Critical Media Literacy: Watching the Reporters II

Perhaps the biggest news story today – unless you are a huge David Carradine fan (in which case, my sympathies go out to you) – is President Obama’s “much-anticipated” speech in Cairo. Here are the headlines, subheads and leads for the story from a few key news sources:

[For a discussion and explanation of newspaper style, with definitions of terms like “lead” – sometimes spelled “lede” – get Wiki with it.]

nytlogo152x23The New York Times: Addressing Muslim World, Obama Calls for New Start

President Obama pledged on Thursday to “seek a new beginning between the United States and Muslims around the world,” imploring America and the Islamic world to drop their suspicions of one another and forge new alliances to confront violent extremism and heal religious divides.

header_blocksBBC News: Obama reaches out to Muslim world

President Barack Obama has said the “cycle of suspicion and discord” between the United States and the Muslim world must end.

guardian_blueguardian.co.uk: Barack Obama pledges new beginning between US and Muslim

US president tells Israel ‘it is time for settlements to stop’

Barack Obama today appealed for a new beginning in relations between America and the world’s Muslims in a much-anticipated speech in Cairo, while delivering a blunt message to Israel over settlements.

DATA RECORDS:
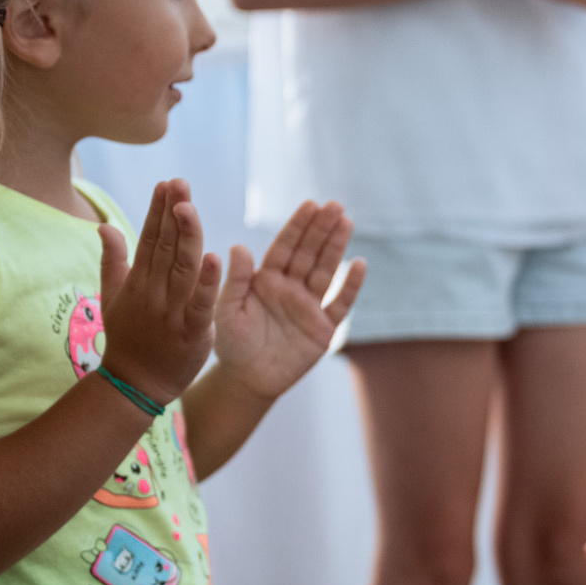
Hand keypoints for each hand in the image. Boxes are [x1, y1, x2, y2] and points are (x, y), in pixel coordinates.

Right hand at [96, 177, 221, 404]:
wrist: (134, 385)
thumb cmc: (128, 338)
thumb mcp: (112, 296)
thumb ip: (112, 260)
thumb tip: (104, 224)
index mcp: (139, 281)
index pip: (149, 238)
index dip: (157, 210)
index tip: (166, 183)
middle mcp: (154, 292)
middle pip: (166, 246)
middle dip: (173, 212)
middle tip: (180, 183)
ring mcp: (172, 311)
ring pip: (182, 268)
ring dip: (188, 236)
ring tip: (190, 207)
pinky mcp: (192, 332)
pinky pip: (200, 303)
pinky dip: (207, 282)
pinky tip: (213, 257)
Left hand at [212, 198, 364, 398]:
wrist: (247, 379)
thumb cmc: (233, 343)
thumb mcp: (226, 310)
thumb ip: (235, 280)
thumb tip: (239, 246)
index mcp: (266, 279)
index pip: (285, 247)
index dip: (298, 226)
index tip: (310, 205)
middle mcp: (290, 287)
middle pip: (309, 253)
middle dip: (322, 229)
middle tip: (335, 205)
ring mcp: (309, 306)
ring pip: (326, 271)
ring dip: (336, 247)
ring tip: (347, 222)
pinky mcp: (323, 328)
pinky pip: (340, 304)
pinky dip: (350, 285)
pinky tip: (359, 264)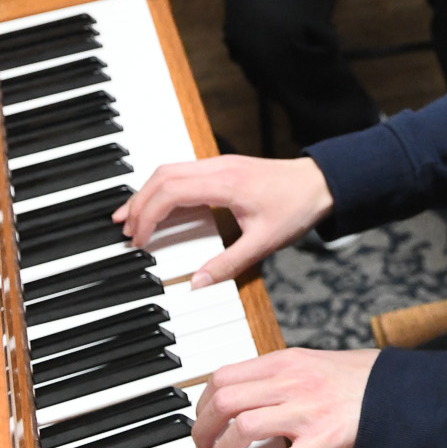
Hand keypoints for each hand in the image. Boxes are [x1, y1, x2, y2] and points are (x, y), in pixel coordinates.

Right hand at [113, 153, 333, 286]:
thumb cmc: (296, 207)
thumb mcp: (264, 242)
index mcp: (225, 183)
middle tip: (125, 231)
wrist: (321, 182)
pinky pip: (183, 172)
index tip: (139, 240)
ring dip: (147, 192)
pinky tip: (157, 205)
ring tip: (129, 217)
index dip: (148, 215)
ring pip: (169, 169)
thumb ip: (228, 264)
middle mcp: (218, 168)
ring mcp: (220, 164)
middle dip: (138, 202)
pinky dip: (163, 188)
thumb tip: (195, 283)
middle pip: (162, 176)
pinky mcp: (223, 167)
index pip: (171, 191)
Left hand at [193, 346, 378, 447]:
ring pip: (243, 428)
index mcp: (287, 361)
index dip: (202, 403)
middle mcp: (293, 381)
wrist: (400, 394)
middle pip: (225, 400)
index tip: (200, 422)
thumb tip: (243, 396)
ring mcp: (307, 411)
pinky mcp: (323, 442)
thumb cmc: (360, 382)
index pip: (225, 375)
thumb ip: (280, 377)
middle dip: (202, 431)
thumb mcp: (314, 365)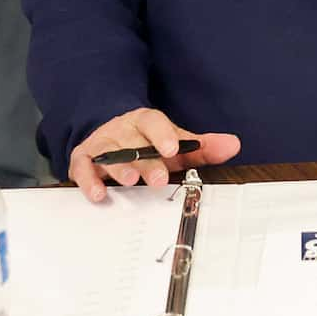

PROBLEMS TO SOLVE:
a) In the media literacy post, what does the guardian.co.uk subhead say the US president told Israel?
b) Reproduce the part of the media literacy post that begins at the words "header_blocksBBC News: Obama" and stops after "Israel over settlements.".
c) Write the next part of the media literacy post on coverage of Obama's Cairo speech, picking up after its final sentence.
The rows that come after the media literacy post are separate material from it.

WRITTEN ANSWERS:
a) That "it is time for settlements to stop."

b)
header_blocksBBC News: Obama reaches out to Muslim world

President Barack Obama has said the “cycle of suspicion and discord” between the United States and the Muslim world must end.

guardian_blueguardian.co.uk: Barack Obama pledges new beginning between US and Muslim

US president tells Israel ‘it is time for settlements to stop’

Barack Obama today appealed for a new beginning in relations between America and the world’s Muslims in a much-anticipated speech in Cairo, while delivering a blunt message to Israel over settlements.

c)
Jerusalem Post: ‘US bonds with Israel are unbreakable’

In a widely anticipated speech from Cairo Thursday, US President vowed continued support for Israel, but was uncompromising in his demand for the establishment of a Palestinian state, and called for a stop to settlements.

Al Jazeera English: Obama seeks new start with Muslims

Barack Obama, the US president, has called for a “new beginning” with the world’s 1.5 billion Muslims.

China Daily: Obama calls for new beginning between US, Muslims

Quoting form the Quran for emphasis, US President Barack Obama called for a “new beginning between the United States and Muslims” Thursday and said together, they could confront violent extremism across the globe and advance the timeless search for peace in the Middle East.

[Note: The byline “(Agencies)” for the article in the China Daily suggests it is a compilation and rewording of material from wire service and news agency reports.]

h1-theaustralian-logo-sml2The Australian: Barack Obama reaches out to Muslim world

Barack Obama vowed last night to forge a “new beginning” for Islam and the US in a landmark speech to Muslims around the world, evoking a vision of peace after years of “suspicion and discord”.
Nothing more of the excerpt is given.